§ Задания для выполнения
**A)** Верните, пожалуйста, отрывок из текста о расстрелах в селе от «Пятнадцатилетнего юношу, сына» до «о двенадцати детях...».
**B)** За что, согласно тексту о расстрелах в селе, расстреляли пятнадцатилетнего сына Адама Терпсулкаева?
**C)** Допишите продолжение текста о расстрелах в селе, начиная сразу после его последнего предложения.

§ Текст для чтения

--- --- ---

Впрочем, разрушения и смерть не обошли и центр села. От бомбежек и бессудных расстрелов в этой “благополучной” части села погибли 16 человек. Осколками убиты трехлетняя девочка Тураева, тридцатилетняя мать двоих детей Хава Тушаева.
Пятнадцатилетнего юношу, сына Адама Терпсулкаева, и одного беженца расстреляли только за то, что на них были купленные на рынке солдатские башмаки.
Около мечети расстреляли, не знаю за что, еще пятерых беженцев.
Также неизвестно, за что были расстреляны Магомед Магамаев и единственный сын Асланбека Джабраилова.
А вот братьев Исраиловых с улицы Школьной расстреляли на весьма “веских” основаниях. Два боевика застрелили солдата, обнаружившего их в подвале одного из домов. Боевиков, понятно, тут же уничтожили. Но соотношение “два к одному” показалось недостаточным для справедливого возмездия. И тут как нельзя кстати в соседнем дворе увидели четырех здоровых парней — членов семейной строительной бригады. Главы бригады, старшего брата Абдул-Рахмана, в тот момент не было: его увезли в штаб. Теперь на нем забота о двенадцати детях...

--- --- ---

§ Исходные строки
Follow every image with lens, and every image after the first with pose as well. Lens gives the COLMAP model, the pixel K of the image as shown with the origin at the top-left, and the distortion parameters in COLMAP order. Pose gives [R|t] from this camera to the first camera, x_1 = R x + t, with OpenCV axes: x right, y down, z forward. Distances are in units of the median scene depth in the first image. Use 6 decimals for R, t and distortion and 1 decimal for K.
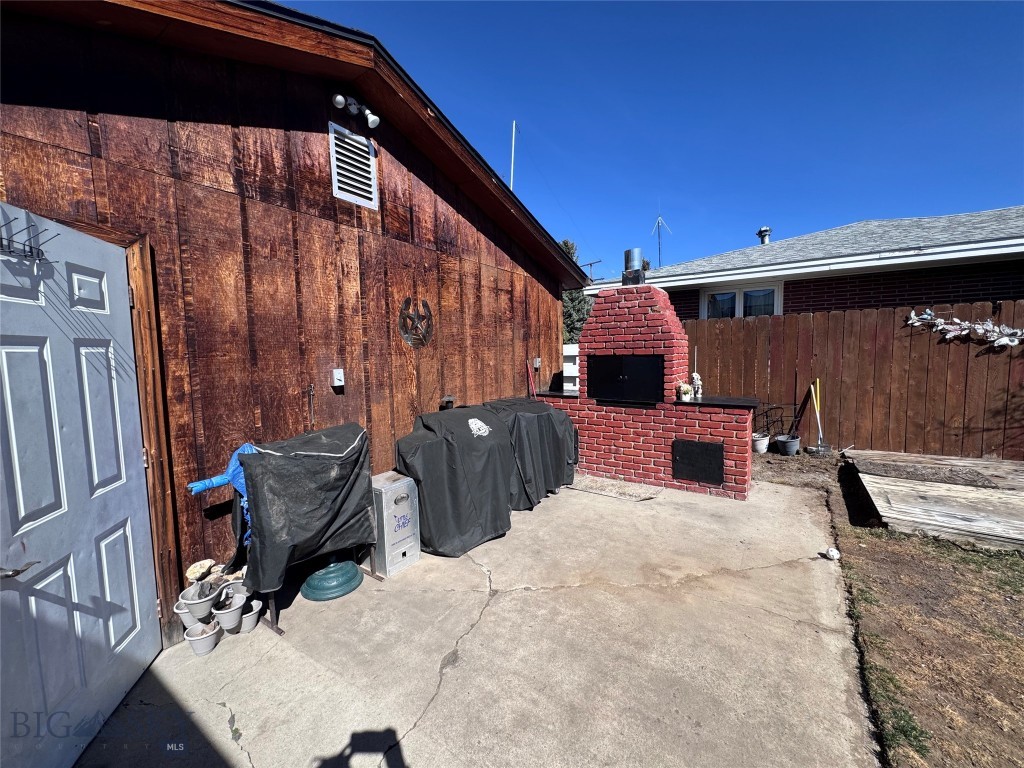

--- --- ---

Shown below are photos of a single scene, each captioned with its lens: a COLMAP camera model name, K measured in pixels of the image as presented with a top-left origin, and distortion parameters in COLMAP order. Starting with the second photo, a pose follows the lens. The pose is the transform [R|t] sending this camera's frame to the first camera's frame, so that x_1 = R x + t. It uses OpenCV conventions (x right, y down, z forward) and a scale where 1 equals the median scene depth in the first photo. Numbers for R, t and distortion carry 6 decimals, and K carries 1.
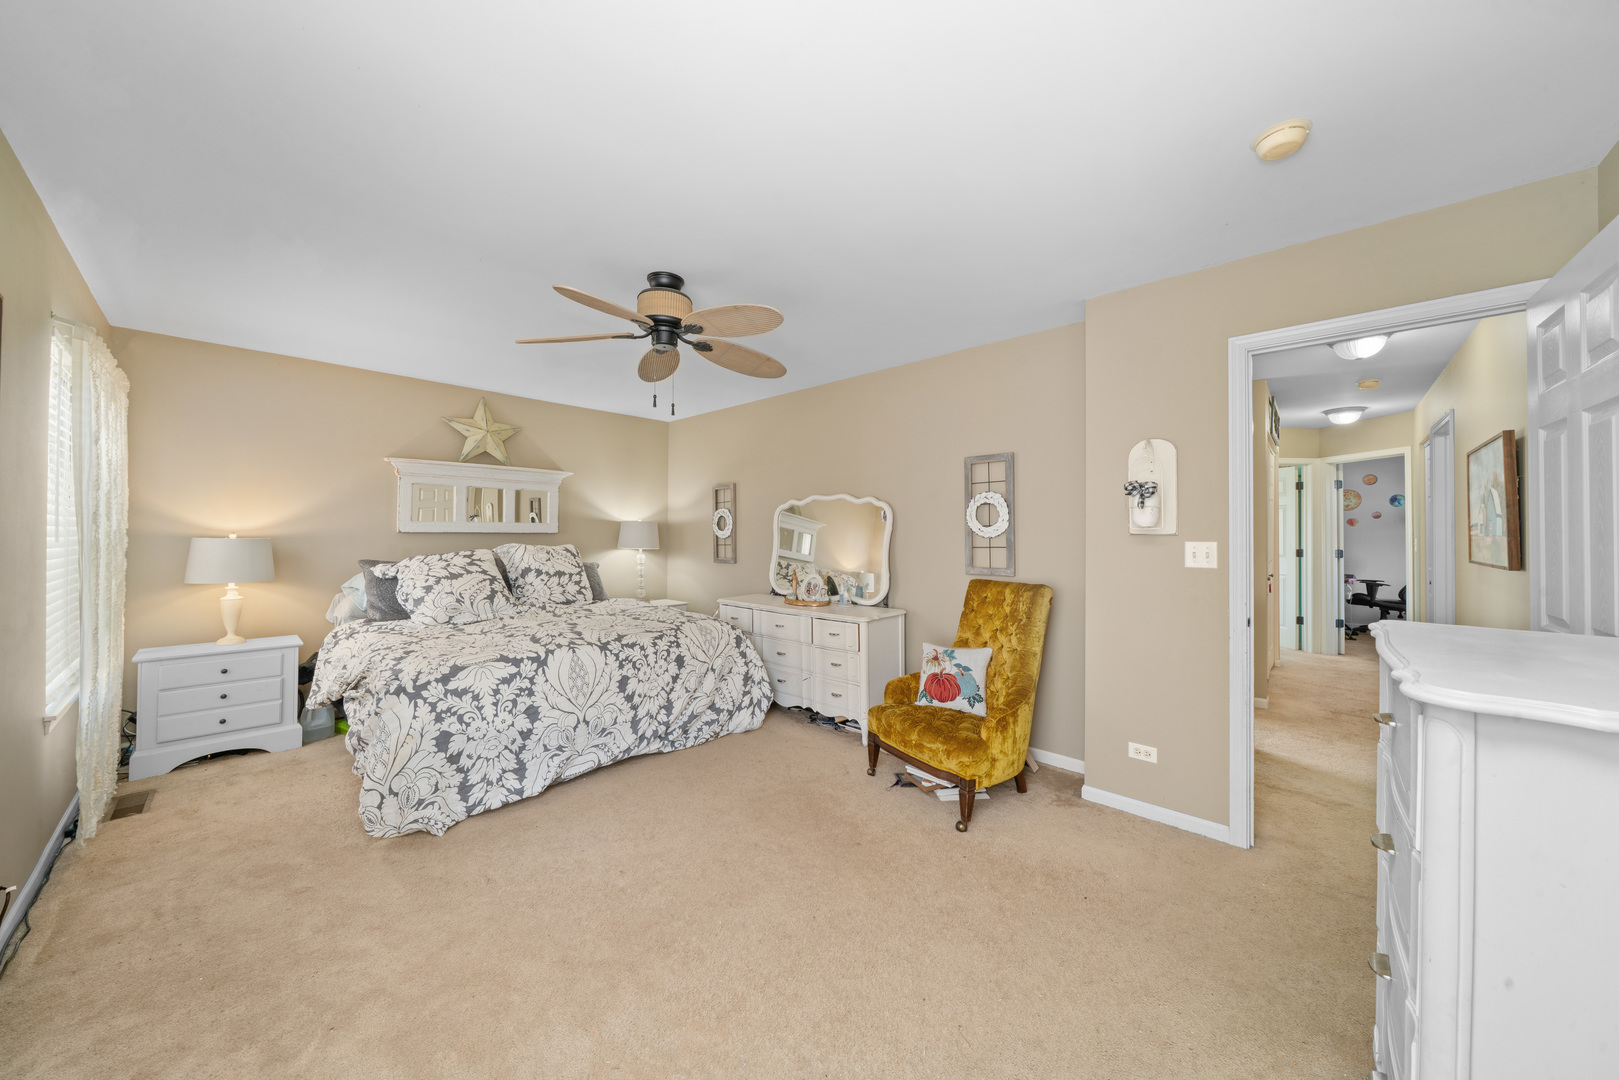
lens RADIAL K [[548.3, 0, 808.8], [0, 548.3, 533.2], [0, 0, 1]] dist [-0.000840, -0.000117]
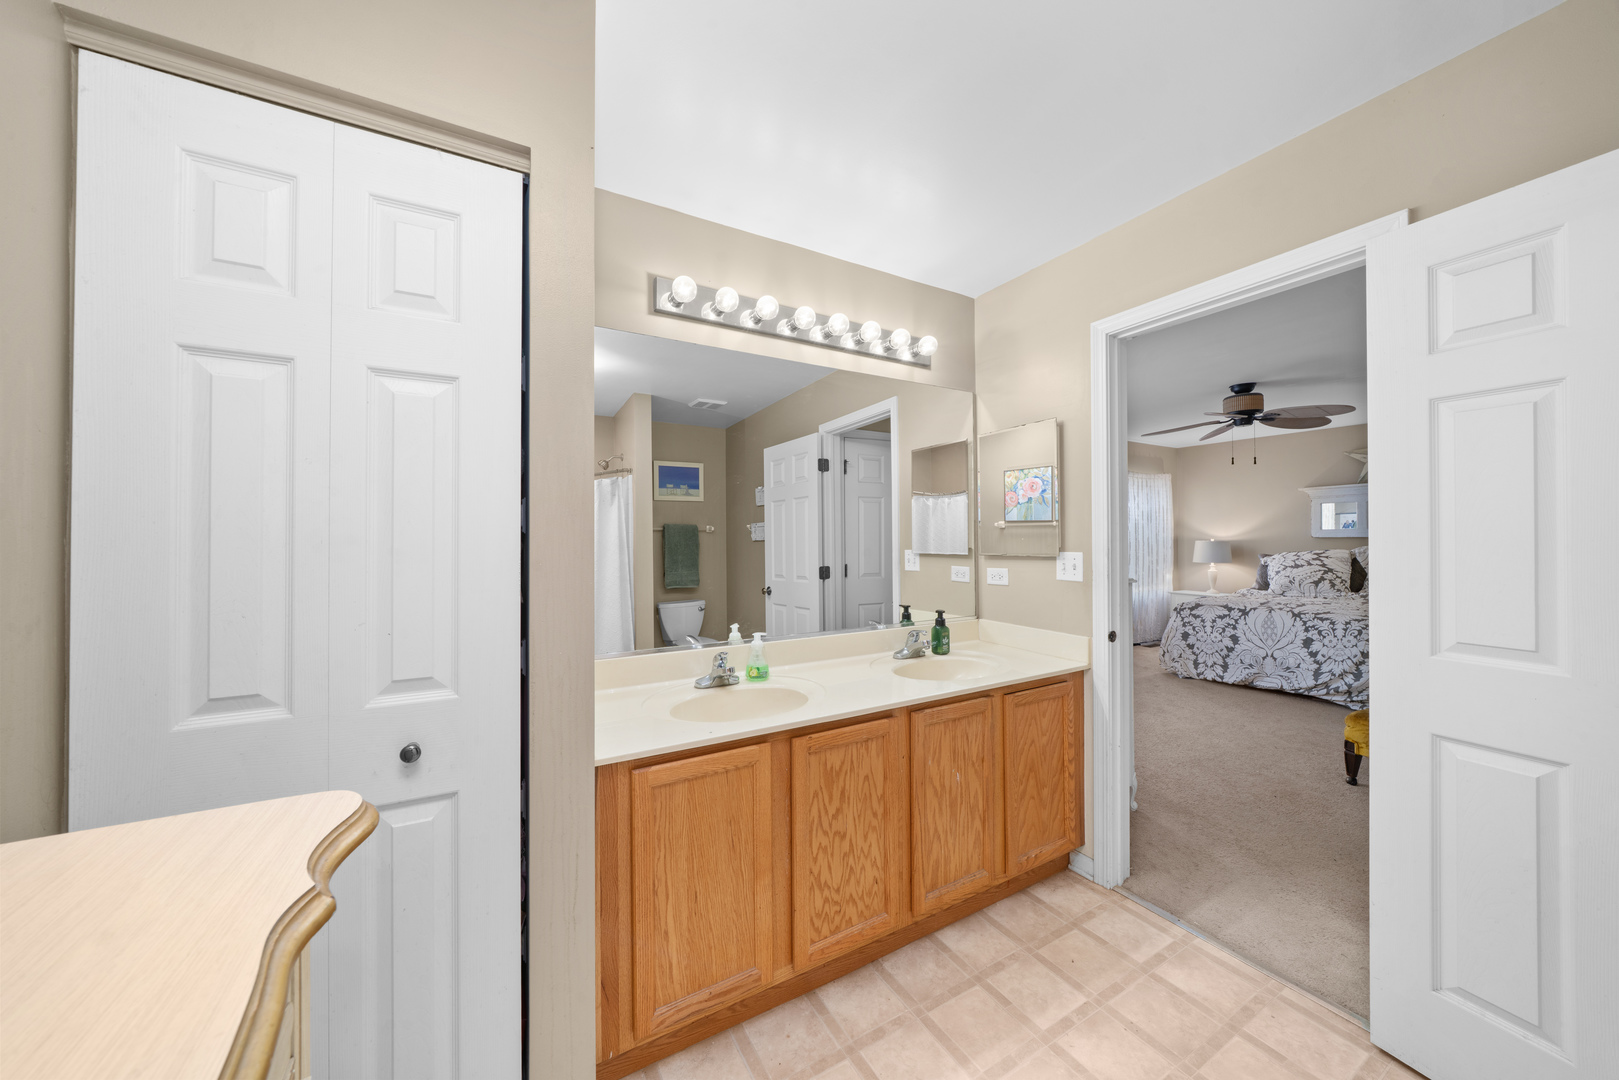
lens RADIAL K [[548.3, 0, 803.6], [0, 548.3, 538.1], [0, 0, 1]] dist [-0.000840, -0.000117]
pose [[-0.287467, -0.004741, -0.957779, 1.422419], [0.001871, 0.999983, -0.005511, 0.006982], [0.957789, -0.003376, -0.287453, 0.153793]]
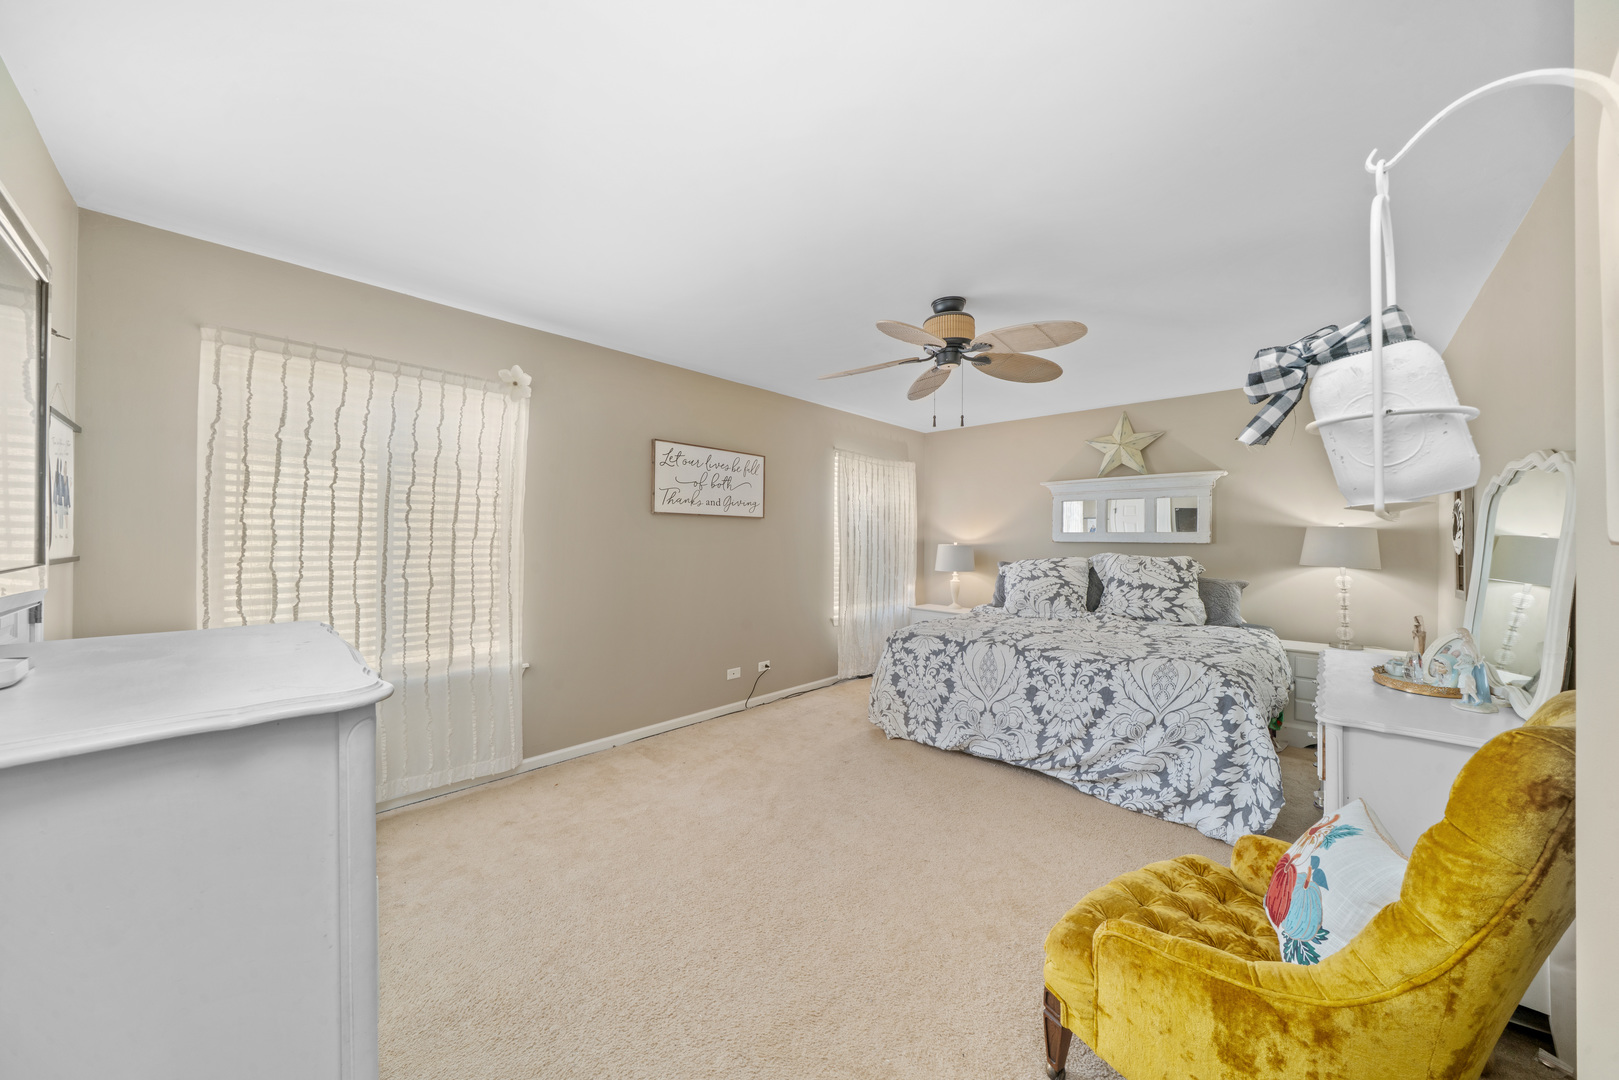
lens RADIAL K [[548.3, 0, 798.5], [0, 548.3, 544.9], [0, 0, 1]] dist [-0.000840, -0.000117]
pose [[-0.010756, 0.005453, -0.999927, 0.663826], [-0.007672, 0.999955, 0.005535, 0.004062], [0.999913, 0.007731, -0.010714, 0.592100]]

--- --- ---

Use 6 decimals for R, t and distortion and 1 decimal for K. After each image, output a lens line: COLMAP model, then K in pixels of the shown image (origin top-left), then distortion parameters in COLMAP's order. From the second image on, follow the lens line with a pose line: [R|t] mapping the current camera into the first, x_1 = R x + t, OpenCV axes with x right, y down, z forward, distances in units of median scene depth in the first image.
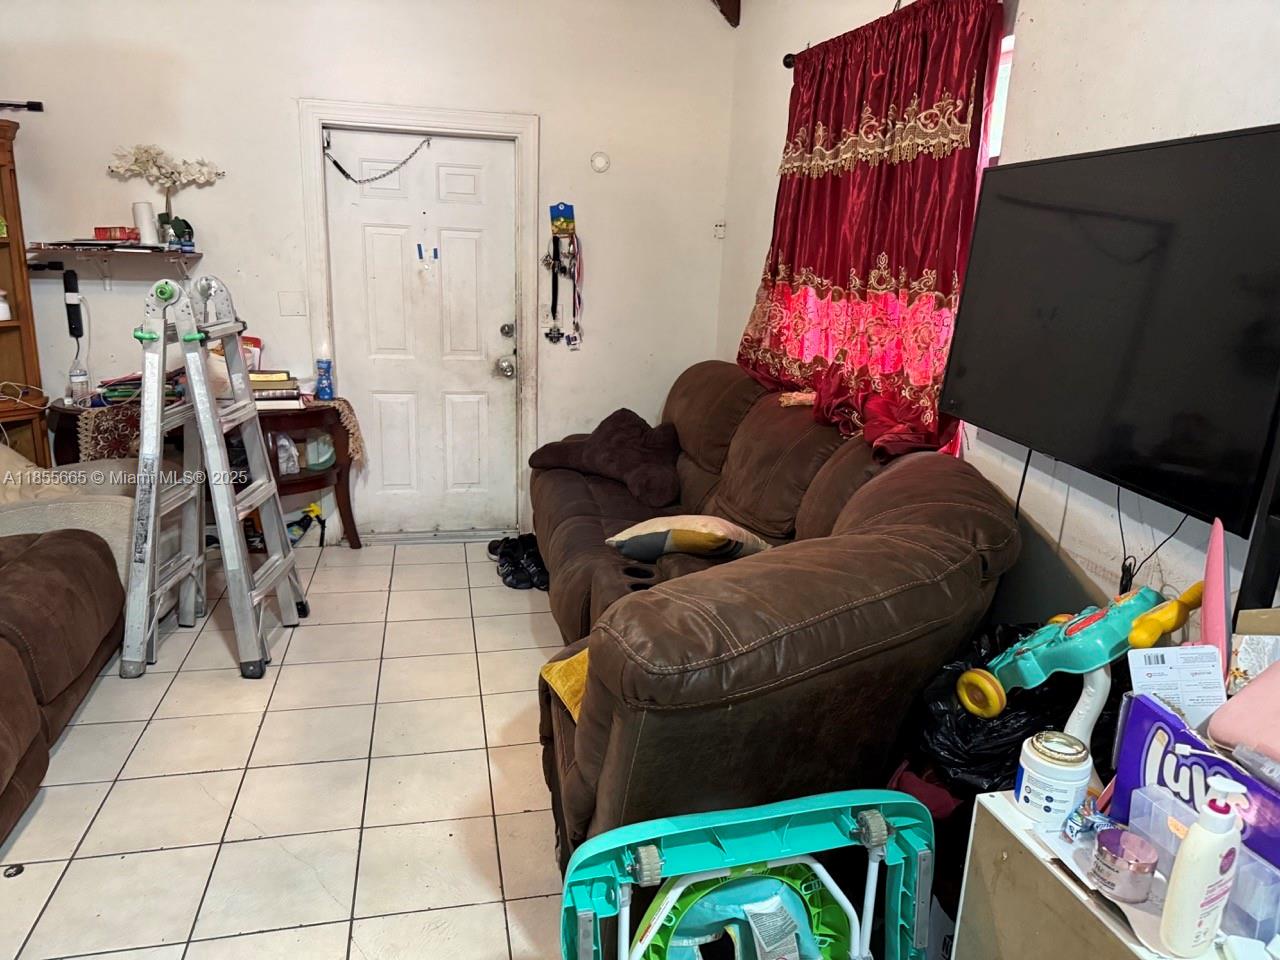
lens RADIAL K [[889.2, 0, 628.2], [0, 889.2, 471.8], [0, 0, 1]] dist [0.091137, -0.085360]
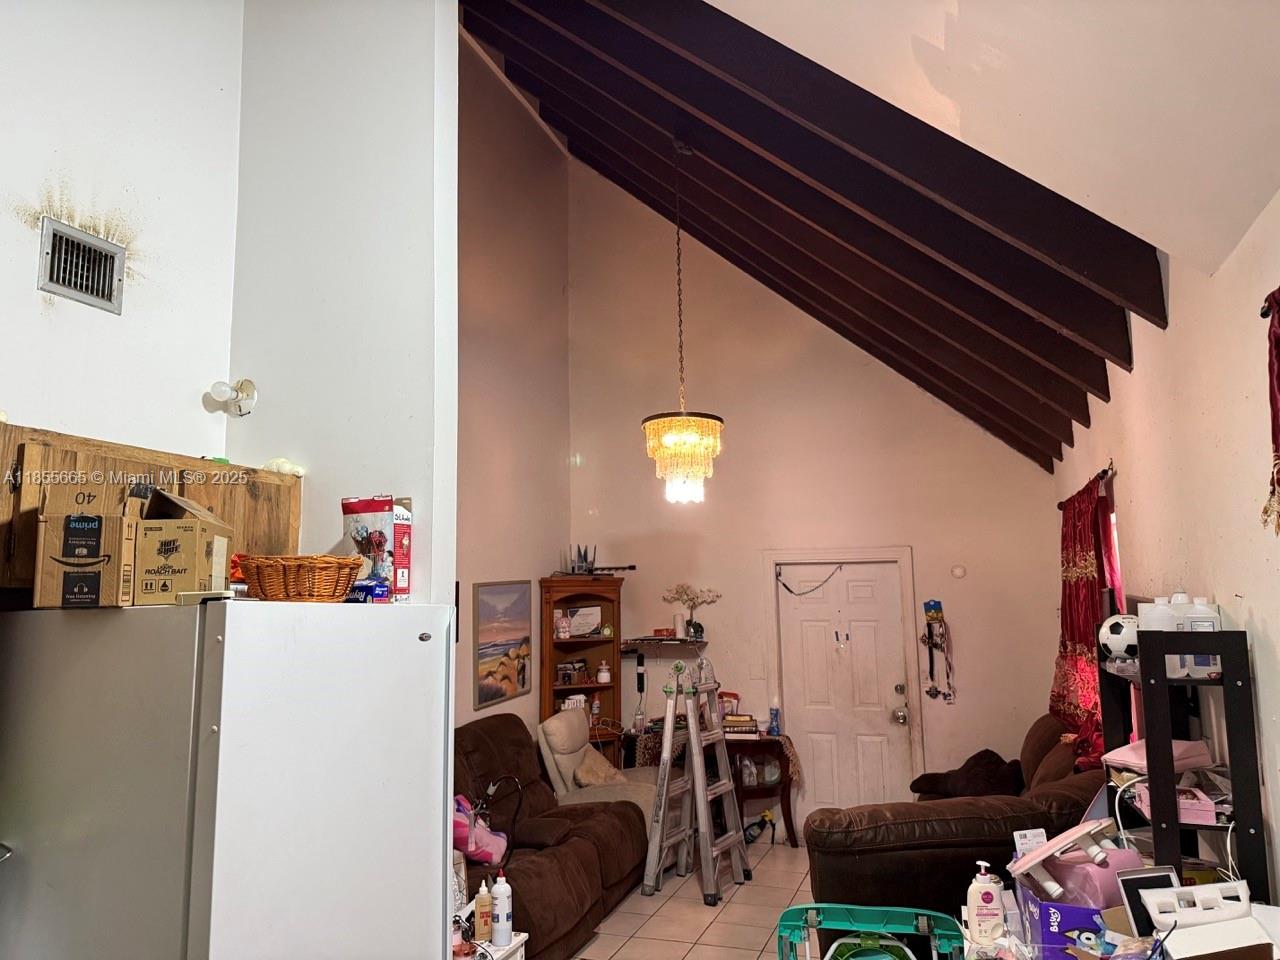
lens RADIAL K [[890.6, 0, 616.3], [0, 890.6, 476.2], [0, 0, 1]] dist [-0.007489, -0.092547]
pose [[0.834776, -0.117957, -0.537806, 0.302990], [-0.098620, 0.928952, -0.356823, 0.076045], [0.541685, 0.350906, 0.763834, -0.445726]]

--- --- ---

§ Ответы по пунктам
**A)**
Пятнадцатилетнего юношу, сына Адама Терпсулкаева, и одного беженца расстреляли только за то, что на них были купленные на рынке солдатские башмаки.
Около мечети расстреляли, не знаю за что, еще пятерых беженцев.
Также неизвестно, за что были расстреляны Магомед Магамаев и единственный сын Асланбека Джабраилова.
А вот братьев Исраиловых с улицы Школьной расстреляли на весьма “веских” основаниях. Два боевика застрелили солдата, обнаружившего их в подвале одного из домов. Боевиков, понятно, тут же уничтожили. Но соотношение “два к одному” показалось недостаточным для справедливого возмездия. И тут как нельзя кстати в соседнем дворе увидели четырех здоровых парней — членов семейной строительной бригады. Главы бригады, старшего брата Абдул-Рахмана, в тот момент не было: его увезли в штаб. Теперь на нем забота о двенадцати детях...

**B)** За то, что на нём были купленные на рынке солдатские башмаки.

**C)**
Когда братьев расстреливали, на звуки стрельбы из своего дома зачем-то выскочил другой сосед — старик Нашхо Висаитов. Выскочил и побежал... Подстрелили и его. Понятно: раз бежит — значит, виноват.
Бессудные расправы, необоснованные задержания, издевательство и мародерство — это все, как вы догадываетесь, происходило уже в следующем акте постигшей Гехи-Чу трагедии: в половине третьего огневая обработка села прекратилась, и началась зачистка (или “очистка”, как метко называют эту операцию в Чечне). Как свидетельствует Абдул-Рахман Исраилов, выражая общее мнение гехи-чунцев: “Ребята во время этой зачистки конкретно мародерничали — забирали золотые вещи, телевизоры, одежду, ковры...”
У Усмана Биксултанова с Центральной улицы забрали 900 долларов, у Акбулатовых — видеоаппаратуру. А вот учитель химии и биологии Идрис Махмудович Устерханов, сорок лет отдавший сеянию доброго и вечного в юных душах, даже не знает, на что позарились в его не слишком богатом доме. Пока он, его жена, шестеро взрослых уже детей и семьи его племянников проходили круги унизительных проверок (включая имитацию расстрелов!) все из-за тех же солдатских башмаков, тоже купленных на рынке, — от его дома ничего не осталось. Сгорели и дорогие учителю книги, и личный архив... И никто не сказал, для чего подожгли дом учителя: чтобы скрыть следы мародерства или просто “в науку” этому не теряющему достоинства пожилому чеченскому интеллигенту?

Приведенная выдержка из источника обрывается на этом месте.